Certes, cette proposition de loi n'a pas été adoptée, et n'a désormais pratiquement aucune chance de l'être avant la fin de la législature, ce dont je me réjouis personnellement. Il reste que dans cette affaire il semble bien qu'une majorité de députés étaient prêts à délictualiser la négation d'un fait vieux de 90 ans et auquel la France était totalement étranger... Ceci est un nouvel exemple d'une sorte de fascination française pour le délit d'opinion et nourrit chez moi une sourde inquiétude sur les dérives qui restent possibles dans notre pays. J'avoue, sur ce point, mon admiration sans borne des pays anglo-saxons chez lesquels il ne viendrait à l'esprit de personne, quelle que soit la tendance politique, d'interdire à quelqu'un d'exprimer son opinion sur quoique ce soit, même s'il s'agit de promouvoir une imbécillité historique, une secte quelconque, ou une caricature, fût-elle malsaine… Nous ne sommes manifestement pas arrivés à ce degré de maturité démocratique.

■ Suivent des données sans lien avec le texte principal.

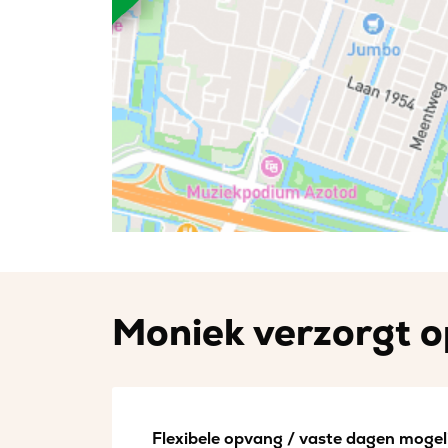
Moniek verzorgt o
Flexibele opvang / vaste dagen mogeli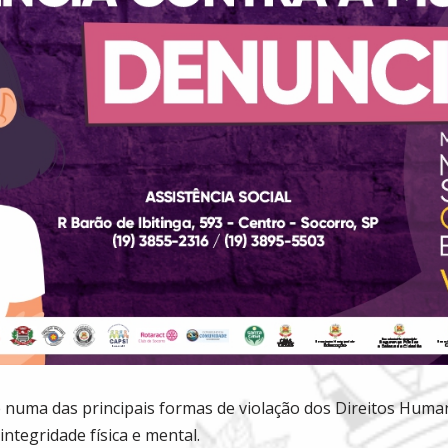
se numa das principais formas de violação dos Direitos Huma
 integridade física e mental.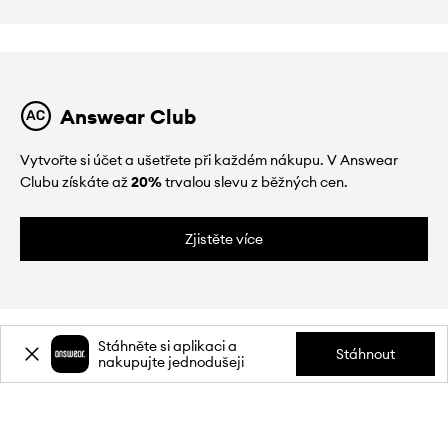
Answear Club
Vytvořte si účet a ušetřete při každém nákupu. V Answear
Clubu získáte až
20%
trvalou slevu z běžných cen.
Zjistěte více
Stáhněte si aplikaci a
Stáhnout
nakupujte jednodušeji
O NÁS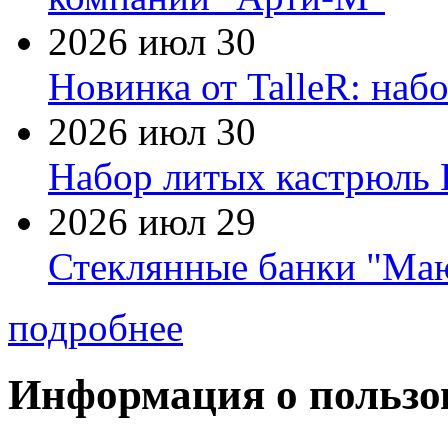
2026 июл 30
Новинка от TalleR: на
2026 июл 30
Набор литых кастрюль 
2026 июл 29
Стеклянные банки "Маю
подробнее
Информация о пользо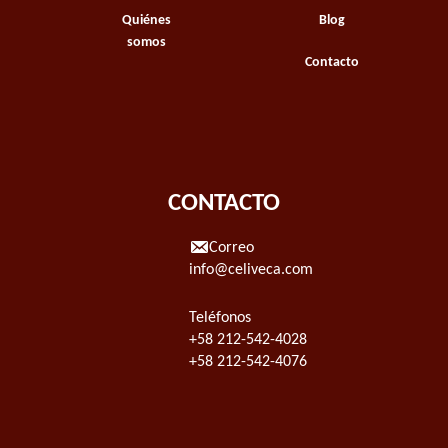
Quiénes
Blog
somos
Contacto
CONTACTO
Correo
info@celiveca.com
Teléfonos
+58 212-542-4028
+58 212-542-4076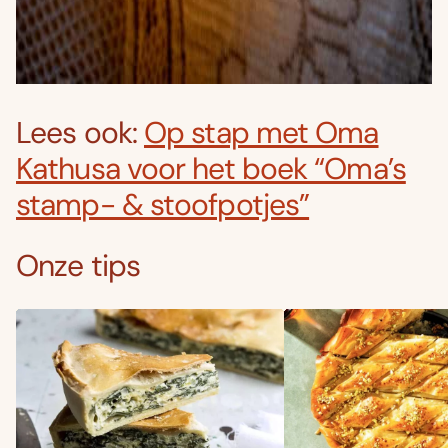
Lees ook:
Op stap met Oma
Kathusa voor het boek “Oma’s
stamp- & stoofpotjes”
Onze tips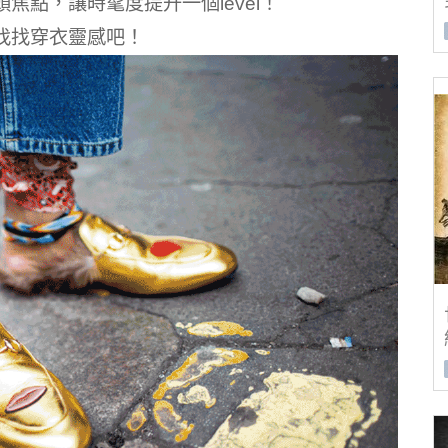
點，讓時髦度提升一個level！
找找穿衣靈感吧！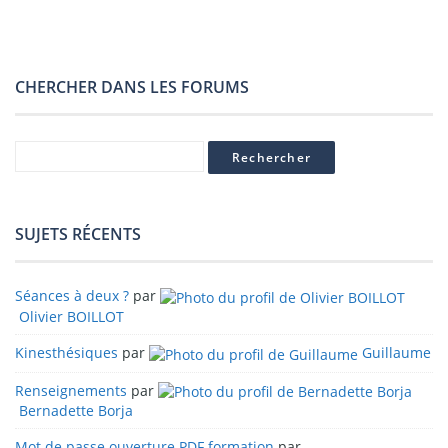
CHERCHER DANS LES FORUMS
SUJETS RÉCENTS
Séances à deux ?
par
Olivier BOILLOT
Kinesthésiques
par
Guillaume
Renseignements
par
Bernadette Borja
Mot de passe ouverture PDF formation
par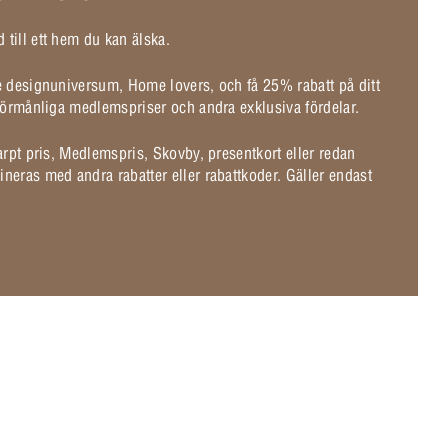
 till ett hem du kan älska.
de designuniversum, Home lovers, och få 25% rabatt på ditt
l förmånliga medlemspriser och andra exklusiva fördelar.
karpt pris, Medlemspris, Skovby, presentkort eller redan
ineras med andra rabatter eller rabattkoder. Gäller endast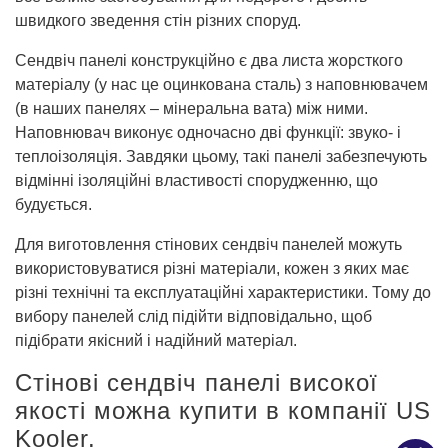
швидкого зведення стін різних споруд.
Сендвіч панелі конструкційно є два листа жорсткого
матеріалу (у нас це оцинкована сталь) з наповнювачем
(в наших панелях – мінеральна вата) між ними.
Наповнювач виконує одночасно дві функції: звуко- і
теплоізоляція. Завдяки цьому, такі панелі забезпечують
відмінні ізоляційні властивості спорудженню, що
будується.
Для виготовлення стінових сендвіч панелей можуть
використовуватися різні матеріали, кожен з яких має
різні технічні та експлуатаційні характеристики. Тому до
вибору панелей слід підійти відповідально, щоб
підібрати якісний і надійний матеріал.
Стінові сендвіч панелі високої
якості можна купити в компанії US
Kooler.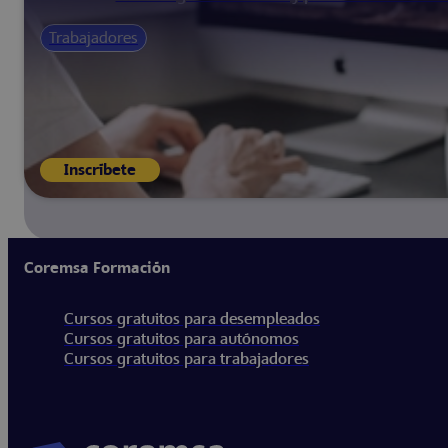
Trabajadores
Inscríbete
Coremsa Formación
Cursos gratuitos para desempleados
Cursos gratuitos para autónomos
Cursos gratuitos para trabajadores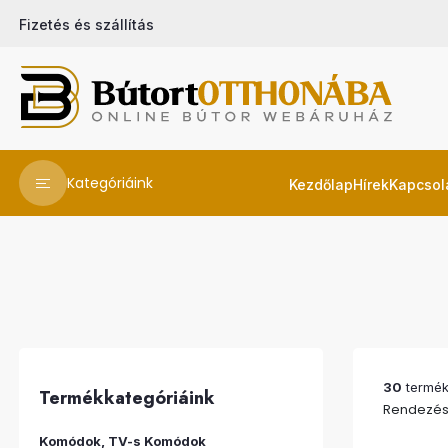
Fizetés és szállítás
Kategóriáink
Kezdőlap
Hírek
Kapcsol
30
termék 
Termékkategóriáink
Rendezés
Komódok, TV-s Komódok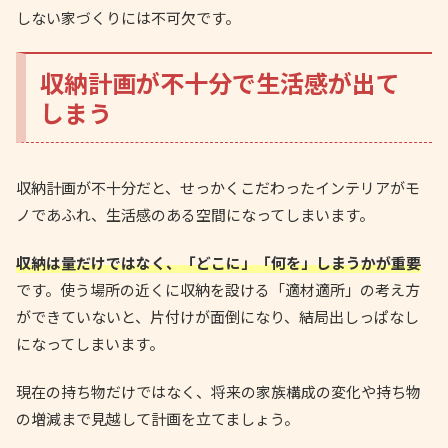
しない家づくりには不可欠です。
収納計画が不十分で生活感が出て
しまう
収納計画が不十分だと、せっかくこだわったインテリアがモ
ノであふれ、生活感のある空間になってしまいます。
収納は量だけではなく、「どこに」「何を」しまうかが重要
です。使う場所の近くに収納を設ける「適材適所」の考え方
ができていないと、片付けが面倒になり、結局出しっぱなし
になってしまいます。
現在の持ち物だけではなく、将来の家族構成の変化や持ち物
の増減まで見越して計画を立てましょう。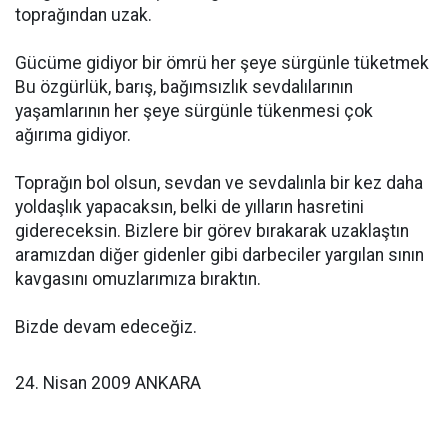
toprağından uzak.
Gücüme gidiyor bir ömrü her şeye sürgünle tüketmek
Bu özgürlük, barış, bağımsızlık sevdalılarının
yaşamlarının her şeye sürgünle tükenmesi çok
ağırıma gidiyor.
Toprağın bol olsun, sevdan ve sevdalınla bir kez daha
yoldaşlık yapacaksın, belki de yılların hasretini
gidereceksin. Bizlere bir görev bırakarak uzaklaştın
aramızdan diğer gidenler gibi darbeciler yargılan sının 
kavgasını omuzlarımıza bıraktın.
Bizde devam edeceğiz.
24. Nisan 2009 ANKARA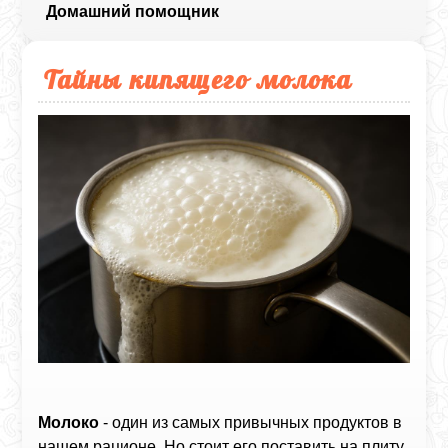
Домашний помощник
Тайны кипящего молока
Молоко
- один из самых привычных продуктов в
нашем рационе. Но стоит его поставить на плиту,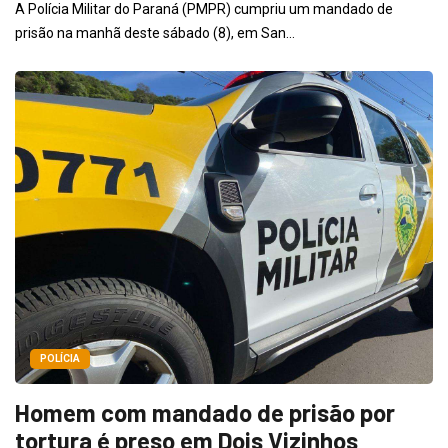
A Polícia Militar do Paraná (PMPR) cumpriu um mandado de
prisão na manhã deste sábado (8), em San...
POLÍCIA
Homem com mandado de prisão por
tortura é preso em Dois Vizinhos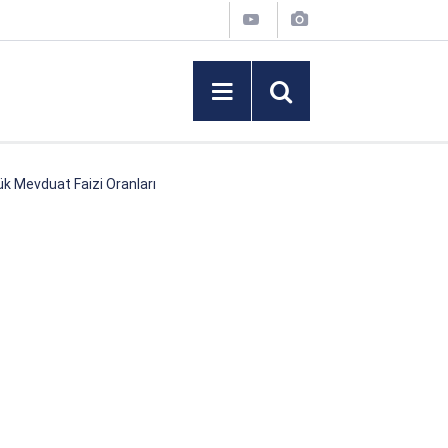
k Mevduat Faizi Oranları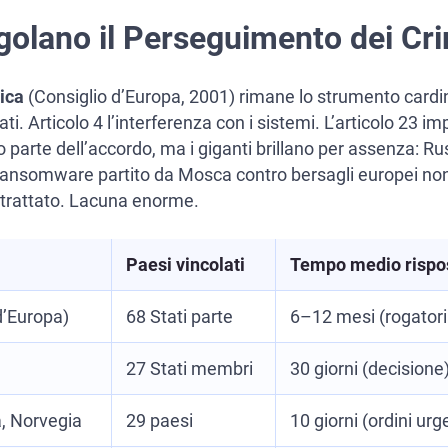
egolano il Perseguimento dei Cri
ica
(Consiglio d’Europa, 2001) rimane lo strumento cardin
i dati. Articolo 4 l’interferenza con i sistemi. L’articolo 2
 parte dell’accordo, ma i giganti brillano per assenza: Rus
ransomware partito da Mosca contro bersagli europei no
 trattato. Lacuna enorme.
Paesi vincolati
Tempo medio rispo
d’Europa)
68 Stati parte
6–12 mesi (rogatori
27 Stati membri
30 giorni (decisione
a, Norvegia
29 paesi
10 giorni (ordini urg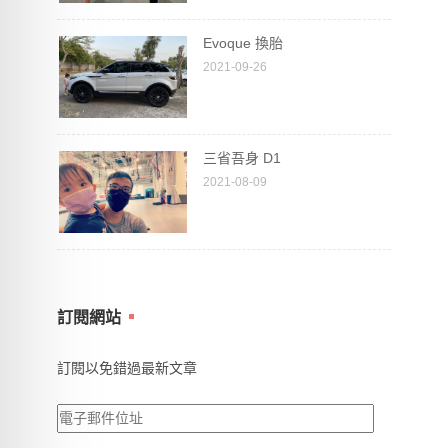
Evoque 換胎
2021-09-26
三省吾身 D1
2021-08-09
訂閱網站
訂閱以免錯過最新文章
電
子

Même sur la forme, ce débat fut consternant pour quiconque croit un tout petit peu au rôle du parlement dans une démocratie. Car le "report" de cette proposition de loi a été un summum d'hypocrisie… plutôt que d'avoir le courage d'affronter un débat parlementaire "normal" et transparent, la majorité comme l'opposition ont simplement choisi … la montre. De la part des socialistes, cela a consisté à "embouteiller" leur propre créneau parlementaire par la demande d'inscription à l'ordre du jour de 3 propositions de loi (sachant fort bien que la durée d'une telle séance parlementaire ne permettait évidemment pas la discussion de tous ces textes). De la part de l'UMP, il a suffit de faire durer les débats sur le premier texte examiné – avec il est vrai la complicité du rapporteur socialiste dudit texte… On notera la touche d'humour (était-elle involontaire ?) de nos députés, puisque ledit texte ainsi examiné avec une lenteur calculée était … une proposition de loi constitutionnelle visant à élargir les pouvoirs du Parlement et a donné lieu (entre les mêmes députés) à une docte discussion sur "l'inflation normative", "l'intempérance législative", et la nécessité de lutter contre l'affaiblissement du rôle du parlement ! 

Tout ceci nous rappelle une fois de plus qu'au delà des belles promesses de mai 2002, qu'après le prétendu examen de conscience post-référendum, les politiques français sont toujours les mêmes et préfèrent encore sacrifier le peu qui leur reste de crédibilité plutôt que d'assumer leur rôle… Finalement, le seul qui aura été au moins franc dans cette affaire (une fois n'est pas coutume) est notre Ministre des affaires étrangères qui a axé son propos sur la seule nécessité de ne pas soulever l'ire de la Turquie : au moins, pour notre cher Ministre, les choses sont claires, la liberté de débattre en France est purement dépendante du degré des relations commerciales avec le pays concerné par ledit débat (compte tenu de nos relations avec la Mongolie, je pense qu'une loi pénalisant la négation des génocides de Genghis Khan aura donc toutes ses chances d'être approuvée par le Ministre)... Et pour que ma distribution des prix soit équitable, j'ajouterai, une fois n'est pas coutume, une mention spéciale pour l'UDF qui a démontré à nouveau dans cette affaire que le courage de ses prises de position dans certains dossiers s'accompagne aussi malheureusement d'une triste démagogie dans d'autres (elle nous en avait déjà donné un avant-goût dans cette navrante "affaire Lassale").

Dans la série "le bal des faux c…" je vous invite donc à regarder le compte-rendu de cette séance qui marquera d'une pierre noire (malheureusement sans doute vite oubliée) l'histoire du parlement et de la vie politique française.